TASK GOAL:
Write the data below out exactly as it stands. Do not include the pictures.

RECORDED INFORMATION:
____

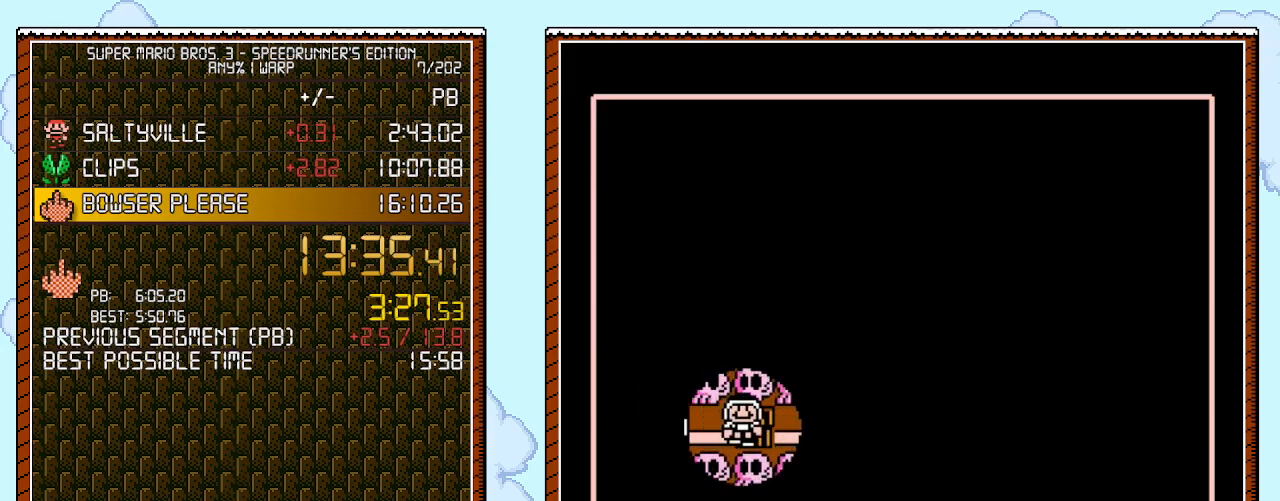
{"buttons": ["DPAD_RIGHT"], "events": [[17, "DPAD_RIGHT", "up"], [183, "DPAD_RIGHT", "down"], [333, "DPAD_RIGHT", "up"], [500, "DPAD_RIGHT", "down"]]}
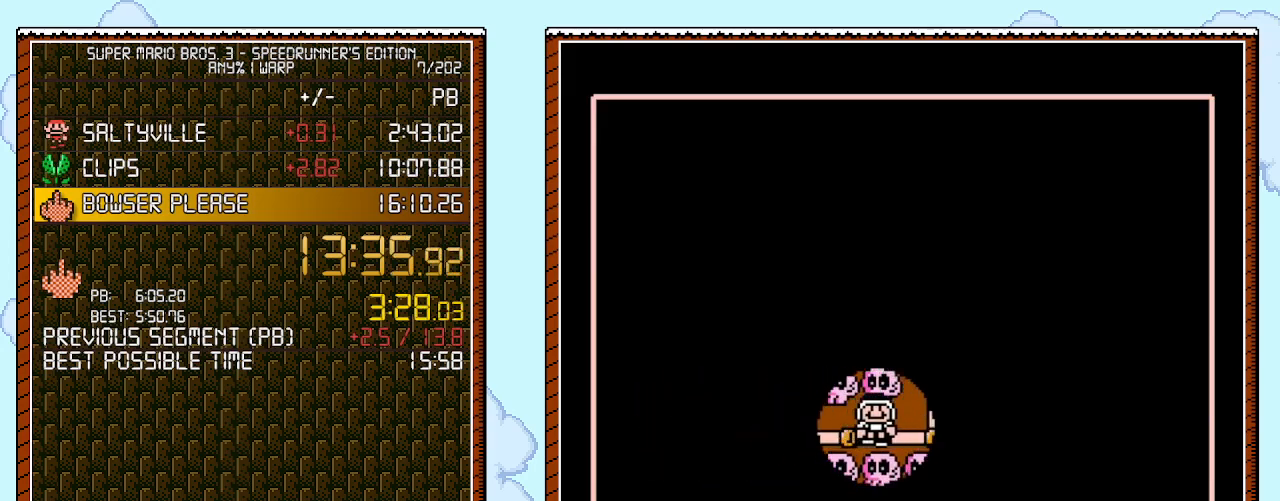
{"buttons": [], "events": [[117, "DPAD_RIGHT", "up"], [267, "DPAD_UP", "down"], [467, "DPAD_UP", "up"]]}
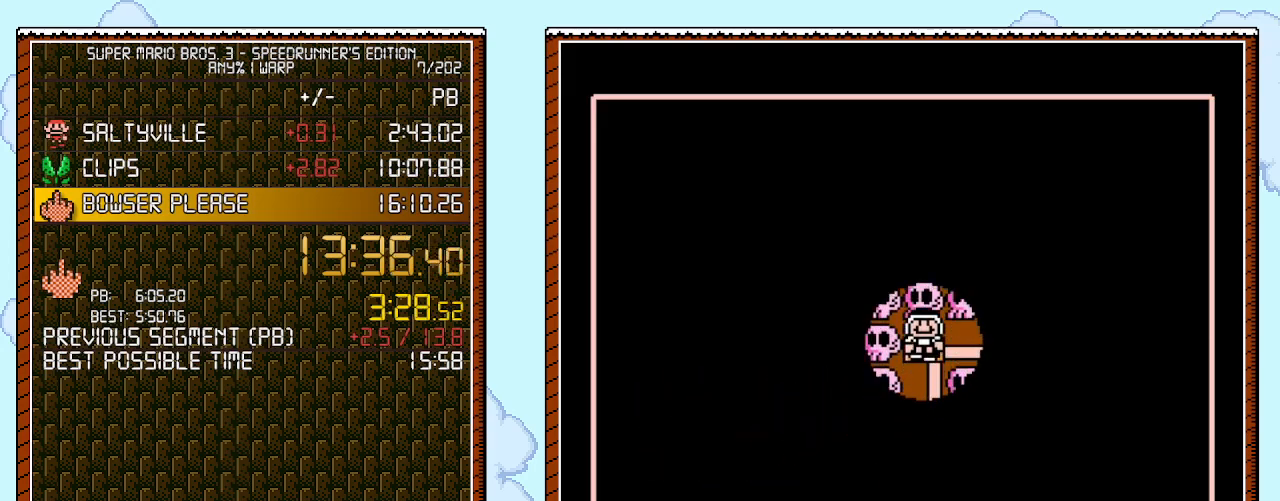
{"buttons": [], "events": []}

____

TASK RESPONSE:
{"buttons": ["DPAD_RIGHT"], "events": [[17, "DPAD_RIGHT", "up"], [183, "DPAD_RIGHT", "down"], [333, "DPAD_RIGHT", "up"], [500, "DPAD_RIGHT", "down"]]}
{"buttons": [], "events": [[117, "DPAD_RIGHT", "up"], [267, "DPAD_UP", "down"], [467, "DPAD_UP", "up"]]}
{"buttons": [], "events": []}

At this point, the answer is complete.